Your assignment
Whenever a line in the listing contains "JUNIOR", copy that line.

Given data
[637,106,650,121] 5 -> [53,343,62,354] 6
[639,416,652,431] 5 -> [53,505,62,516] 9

* * *

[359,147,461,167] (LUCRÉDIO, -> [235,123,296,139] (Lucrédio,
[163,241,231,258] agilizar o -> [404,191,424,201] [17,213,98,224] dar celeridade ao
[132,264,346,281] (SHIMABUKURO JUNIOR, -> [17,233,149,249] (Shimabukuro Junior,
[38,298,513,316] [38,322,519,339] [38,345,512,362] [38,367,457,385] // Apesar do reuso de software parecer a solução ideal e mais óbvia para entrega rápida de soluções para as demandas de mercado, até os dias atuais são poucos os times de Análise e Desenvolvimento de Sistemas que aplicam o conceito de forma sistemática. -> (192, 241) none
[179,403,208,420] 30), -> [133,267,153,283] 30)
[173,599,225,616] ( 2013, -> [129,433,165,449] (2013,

--

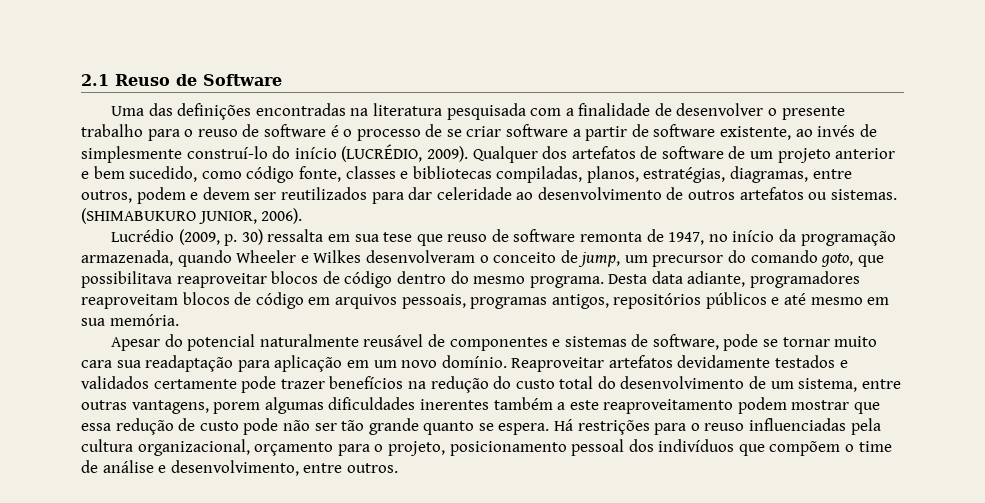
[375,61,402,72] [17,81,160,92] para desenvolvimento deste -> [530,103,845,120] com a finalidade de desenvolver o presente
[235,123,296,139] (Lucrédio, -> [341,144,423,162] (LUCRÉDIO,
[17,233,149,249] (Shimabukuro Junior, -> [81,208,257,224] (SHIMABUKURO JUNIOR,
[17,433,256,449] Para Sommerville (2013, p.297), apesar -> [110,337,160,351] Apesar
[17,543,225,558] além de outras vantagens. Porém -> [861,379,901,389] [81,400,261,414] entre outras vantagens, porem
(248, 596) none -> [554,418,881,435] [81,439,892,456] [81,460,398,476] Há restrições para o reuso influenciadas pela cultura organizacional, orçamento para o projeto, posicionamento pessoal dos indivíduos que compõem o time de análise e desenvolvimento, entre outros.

Response
[132,264,346,281] (SHIMABUKURO JUNIOR, -> [17,233,149,249] (Shimabukuro Junior,
[17,233,149,249] (Shimabukuro Junior, -> [81,208,257,224] (SHIMABUKURO JUNIOR,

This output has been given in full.